Sen. Joe Lieberman, Gore's vice-presidential running mate in 2000 and a current presidential hopeful, said he would continue to "to fight for what's right, win this nomination, and defeat George W. Bush next year."

"I have a lot of respect for Al Gore -- that is why I kept my promise not to run if he did," Lieberman said.

"Ultimately, the voters will make the determination and I will continue to make my case about taking our party and nation forward," Lieberman said in a written statement.

A source close to Lieberman said Gore, who was Clinton's vice president, did not call Lieberman to inform him of the decision.

Widening the gap

With the Dean campaign gaining momentum, a new CNN/USA Today/Gallup poll shows Dean widening his front-runner status among the eight other Democratic candidates.

The poll showed that 25 percent of registered Democrats support Dean as their nominee, with retired Gen. Wesley Clark in second with 17 percent.

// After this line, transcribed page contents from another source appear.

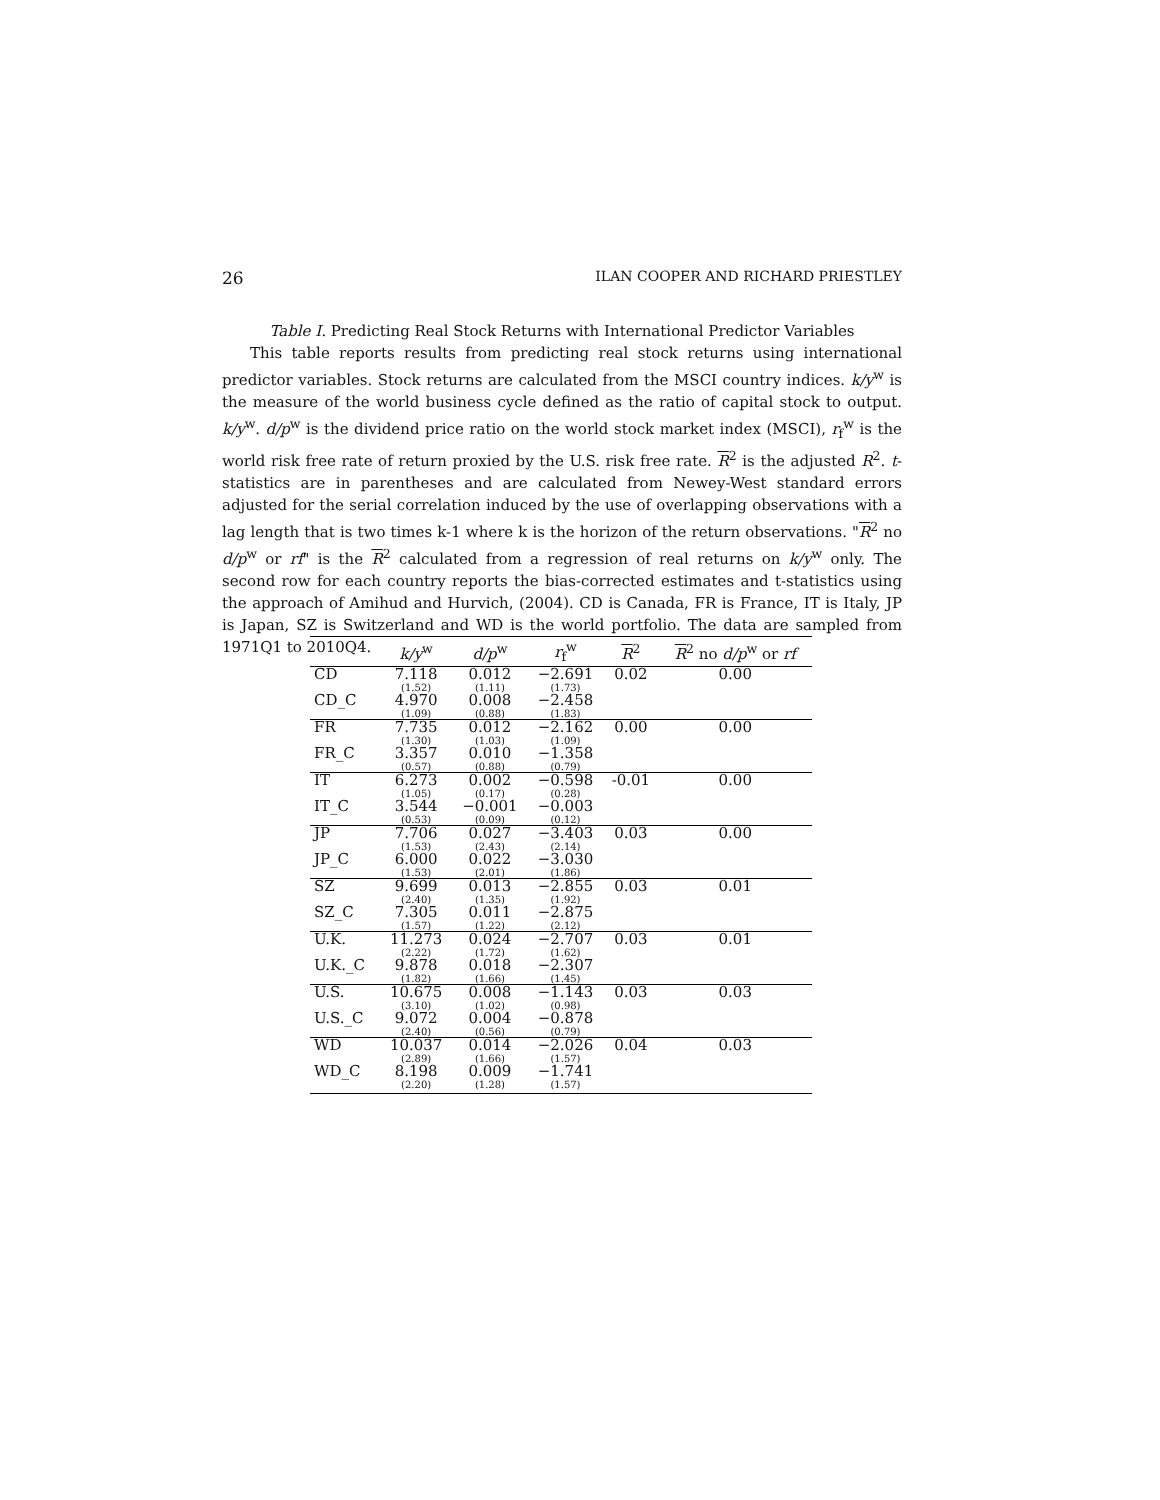26 ILAN COOPER AND RICHARD PRIESTLEY
Table I. Predicting Real Stock Returns with International Predictor Variables
This table reports results from predicting real stock returns using international predictor variables. Stock returns are calculated from the MSCI country indices. k/y<sup>w</sup> is the measure of the world business cycle defined as the ratio of capital stock to output. k/y<sup>w</sup>. d/p<sup>w</sup> is the dividend price ratio on the world stock market index (MSCI), r<sub>f</sub><sup>w</sup> is the world risk free rate of return proxied by the U.S. risk free rate. R<sup>2</sup> is the adjusted R<sup>2</sup>. t-statistics are in parentheses and are calculated from Newey-West standard errors adjusted for the serial correlation induced by the use of overlapping observations with a lag length that is two times k-1 where k is the horizon of the return observations. "R<sup>2</sup> no d/p<sup>w</sup> or rf" is the R<sup>2</sup> calculated from a regression of real returns on k/y<sup>w</sup> only. The second row for each country reports the bias-corrected estimates and t-statistics using the approach of Amihud and Hurvich, (2004). CD is Canada, FR is France, IT is Italy, JP is Japan, SZ is Switzerland and WD is the world portfolio. The data are sampled from 1971Q1 to 2010Q4.
| | k/y<sup>w</sup> | d/p<sup>w</sup> | r<sub>f</sub><sup>w</sup> | R<sup>2</sup> | R<sup>2</sup> no d/p<sup>w</sup> or rf |
| --- | --- | --- | --- | --- | --- |
| CD | 7.118 (1.52) | 0.012 (1.11) | −2.691 (1.73) | 0.02 | 0.00 |
| CD_C | 4.970 (1.09) | 0.008 (0.88) | −2.458 (1.83) | | |
| FR | 7.735 (1.30) | 0.012 (1.03) | −2.162 (1.09) | 0.00 | 0.00 |
| FR_C | 3.357 (0.57) | 0.010 (0.88) | −1.358 (0.79) | | |
| IT | 6.273 (1.05) | 0.002 (0.17) | −0.598 (0.28) | -0.01 | 0.00 |
| IT_C | 3.544 (0.53) | −0.001 (0.09) | −0.003 (0.12) | | |
| JP | 7.706 (1.53) | 0.027 (2.43) | −3.403 (2.14) | 0.03 | 0.00 |
| JP_C | 6.000 (1.53) | 0.022 (2.01) | −3.030 (1.86) | | |
| SZ | 9.699 (2.40) | 0.013 (1.35) | −2.855 (1.92) | 0.03 | 0.01 |
| SZ_C | 7.305 (1.57) | 0.011 (1.22) | −2.875 (2.12) | | |
| U.K. | 11.273 (2.22) | 0.024 (1.72) | −2.707 (1.62) | 0.03 | 0.01 |
| U.K._C | 9.878 (1.82) | 0.018 (1.66) | −2.307 (1.45) | | |
| U.S. | 10.675 (3.10) | 0.008 (1.02) | −1.143 (0.98) | 0.03 | 0.03 |
| U.S._C | 9.072 (2.40) | 0.004 (0.56) | −0.878 (0.79) | | |
| WD | 10.037 (2.89) | 0.014 (1.66) | −2.026 (1.57) | 0.04 | 0.03 |
| WD_C | 8.198 (2.20) | 0.009 (1.28) | −1.741 (1.57) | | |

In an interview before the news broke on CNN's "Inside Politics," Dean played down his front-runner status.

"The pundits in Washington have been talking about me as the front-runner for a long time," Dean said.

"Well, guess what, the people of Iowa, New Hampshire, South Carolina and Arizona and so forth get to decide who the front-runner is. So, it's nice talk but I'm not buying it."

Caught off-guard

Erik Smith, a campaign press secretary for Rep. Dick Gephardt of Missouri, sounded as if the Gephardt team was caught off-guard by the news, as were Dean's other rivals.

Dean and Gephardt are the top two candidates in Iowa.

"Dick Gephardt fought side-by-side with Al Gore to pass the Clinton economic plan, pass the assault weapons ban and defend against Republican attacks on Medicare and affirmative action. On each of these issues, Howard Dean was on the wrong side," Smith said.

Saying he respected Gore and fought for his campaign four years ago, Sen. John Kerry of Massachusetts said, "This election is about the future, not about the past."

"This election will be decided by voters, across the country, beginning with voters in Iowa," he said.

Paul Begala, a political adviser to President Clinton and now a host of CNN's "Crossfire," called the endorsement an "enormous boost" that would clearly give Dean momentum going into Iowa and New Hampshire.

"It's very good for him," Begala said. "I wouldn't go so far as to say it locks anything up, though, because people want to make up their own minds."